The thing is, "patch" is a total piece of utterly unbelievable SH*T.

git-apply acts differently, yes, but it acts differently for a damn good 
reason. No, you cannot replace git-apply with that horrible crap that is 
GNU patch.

Some of the reasons are purely trivial implementation issues:

 - git-apply knows about the index, and knows about updating it properly, 
   including tracking new files automatically.

That's an important thing, but yeah, it's an implementation issue.

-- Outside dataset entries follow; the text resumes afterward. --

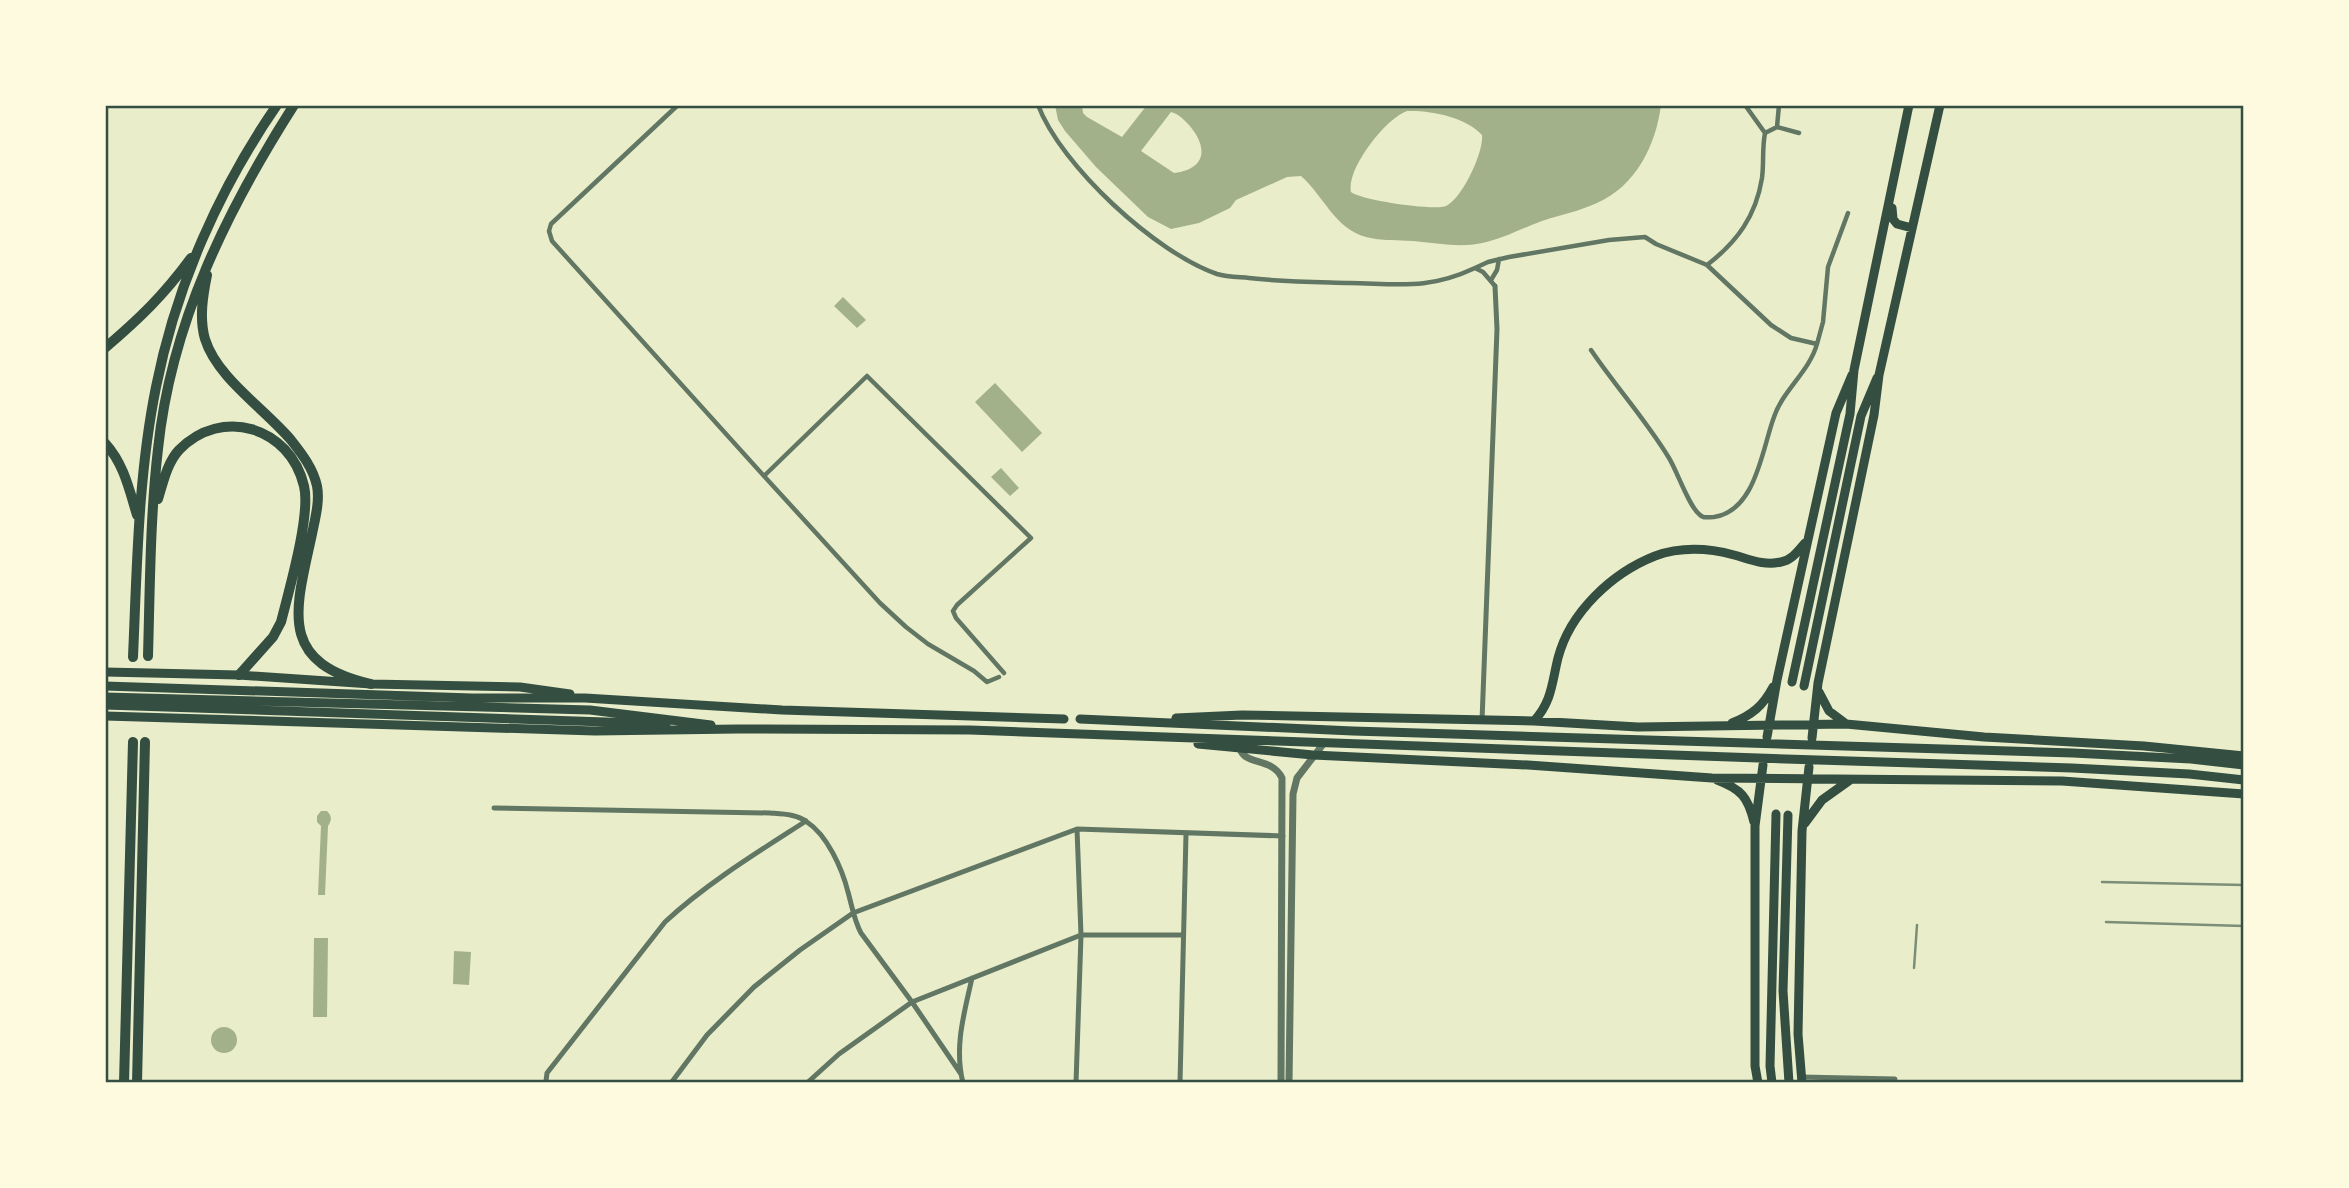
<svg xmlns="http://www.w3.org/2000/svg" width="2349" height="1188" font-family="'Nunito Sans',sans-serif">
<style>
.water{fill:#a3b18a;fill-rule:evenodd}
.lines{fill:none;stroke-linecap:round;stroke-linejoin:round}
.pedestrian{stroke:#617663;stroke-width:4.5}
.minor{stroke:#617663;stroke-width:5}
.tertiary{stroke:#617663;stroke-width:7}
.primary{stroke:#344e41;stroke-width:9}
.motorway{stroke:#344e41;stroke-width:10}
.rail{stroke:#7c8e77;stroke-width:2.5}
.neatline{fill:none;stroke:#344e41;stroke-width:2.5}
</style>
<rect width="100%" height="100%" fill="#e9edc9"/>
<!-- water -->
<path class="water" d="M1055,105H1082L1083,113L1087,117L1122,137L1147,105H1661C1656,145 1636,186 1597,203C1580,211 1560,215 1542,221C1522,228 1503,239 1482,243C1460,248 1436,243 1413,241C1398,240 1381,241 1366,237C1335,229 1323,195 1301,176L1287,177L1236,200L1230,208L1199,223L1171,229L1148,217L1096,167L1065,131L1058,120ZM1407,111C1430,110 1466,117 1482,135C1484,152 1462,199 1446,206C1434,211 1360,200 1351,192C1346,169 1386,118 1407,111ZM1171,112C1179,114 1183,119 1189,125C1208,147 1207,169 1174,173L1141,151Z
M843,297L866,320L857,328L834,306Z
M995,383L1042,433L1022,452L975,402Z
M1001,468L1019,488L1010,496L991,477Z
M321,811H327C332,816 332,820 328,826L325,895H318L321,826L317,822V816Z
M314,938H328L327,1017H313Z
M454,951L471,952L469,985L453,984Z
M211 1040a13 13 0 1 1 26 0a13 13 0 1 1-26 0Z"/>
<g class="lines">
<!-- pedestrian -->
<path class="pedestrian" d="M678,105L551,224L549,231L552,241L764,476L867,376L1031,538L957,605L953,611L956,618L1004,673
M1038,105C1061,166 1156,253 1217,274C1227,277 1239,277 1249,278C1283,282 1316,282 1350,283C1400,284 1428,290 1475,268L1483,272L1495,286
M1779,105L1777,127L1799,133
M1765,133L1777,127
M1707,265C1737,242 1756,216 1762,178C1764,163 1762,148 1765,133L1745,105
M1475,268L1488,262L1509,257L1609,240L1645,237L1656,244L1707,265L1771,325L1791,338L1817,344C1809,372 1783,390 1774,417C1762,449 1756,511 1714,517C1708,517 1703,519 1699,514C1689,506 1677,471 1669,458C1646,420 1616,387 1591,350
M1491,280L1497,270L1499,259
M1817,344L1823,322L1828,267L1848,213
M764,476L880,603L906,627L928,644L974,671L987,682L999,677"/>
<!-- minor -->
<path class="minor" d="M1482,721L1497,329L1495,286
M494,808L770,813C783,814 796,814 807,822C827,835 842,868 848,892C852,906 854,920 861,933L912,1002L961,1074
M1801,1077L1895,1079
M549,1083L546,1081L547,1073L665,922C707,883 758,852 806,821
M671,1083L707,1035L754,987L800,950L853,913L1077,829L1283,836
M807,1083L839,1054L912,1002L1081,935H1182
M963,1083C954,1047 964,1014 972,978
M1076,1083L1081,935L1077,829
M1180,1083L1186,834"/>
<!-- tertiary -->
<path class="tertiary" d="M1240,749C1246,766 1272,757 1282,778L1281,1083
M1289,1083L1293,794L1297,778L1324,743"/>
<!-- primary -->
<path class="primary" d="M1892,208L1893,219L1897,224L1912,228
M105,672L239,675L371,684L520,687L570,694
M1792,682L1850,414L1854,370L1909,105
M105,686L472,698H585L782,710L1064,719
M1804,686L1861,416L1877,378
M1819,692L1829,711L1845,723
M105,697L590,710L711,725
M105,705L666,724
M105,716L595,731L738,729L970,730L1786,759L2072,768L2189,774L2244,780
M1176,718L1242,715L1534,721L1638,727L1846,724L1984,737L2144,746L2244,756
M1080,719L1353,731L2073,753L2191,759L2244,765
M1534,721C1552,702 1552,682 1558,658C1570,612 1612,573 1655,556C1680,547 1708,548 1734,555C1749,559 1764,566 1781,562C1792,560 1798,551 1805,543
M1732,723C1752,715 1763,706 1773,687
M1767,737L1777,680L1836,413L1852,375
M1812,738L1818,683L1874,415L1879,375L1940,105
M1198,744L1313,755L1528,765L1712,778L2062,781L2244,794
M1717,780C1741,789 1748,797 1754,822
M1788,815L1783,991L1789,1083
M1805,823L1822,800L1850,780
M1758,1083L1755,1066V826L1763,765
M1772,1083L1770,1066L1776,814
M1802,1083L1798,1034L1802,831L1809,767"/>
<!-- motorway -->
<path class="motorway" d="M207,275C203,295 199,318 205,339C217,378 265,409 291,440C302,454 313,468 317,486C320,501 315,519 312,534C296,609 276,662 371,684
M105,348C140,318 163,296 191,258
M105,443C124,464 129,489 137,515
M158,499C163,483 167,463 179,450C222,406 290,427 304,486C311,515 289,590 281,622L273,637L239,675
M148,656C150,587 150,518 158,449C171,323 227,210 294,105
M133,657C137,567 138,476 156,387C176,286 219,189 277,105
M124,1083L133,742
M137,1083L145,742"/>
<!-- rail -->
<path class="rail" d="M2102,882L2244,885
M2106,922L2244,926
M1914,968L1917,925"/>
</g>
<!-- border -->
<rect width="2349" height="1188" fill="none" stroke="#fefae0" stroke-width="214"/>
<rect x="107" y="107" width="2135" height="974" class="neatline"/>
</svg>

The other things that git-apply do right are much more fundamental:

 - git apply doesn't leave half-applied state turds around when a patch 
   fails.

   People who actually use "patch" for large projects will know the pain 
   here: if a diff fails in the middle, GNU patch will have applied the 
   previous parts (including to other files), and it's now your problem to 
   fix it up. There's no way to do an all-or-nothing patch, which is often 
   a huge requirement.

 - git apply doesn't guess (unless you really tell it to, and even then it 
   will guess a whole lot less than GNU patch). If a "git apply" succeeds, 
   it was probably good. If a GNU patch invocation succeeds, it might have 
   been total and utter crap, but hey, it tried to apply that piece of 
   shit very aggressively even when it made no sense and the context 
   didn't actually match even _remotely_.

   Yeah, context diffs can still mis-apply even with git apply, but they 
   do so a hell of a lot less than with GNU patch, and if you want it to 
   just generate a random end result, you at least have to _ask_ for it.

So no. There's no way in hell that git am should use GNU patch.

But as mentioned, if somebody wants to parse the dates, we could do that.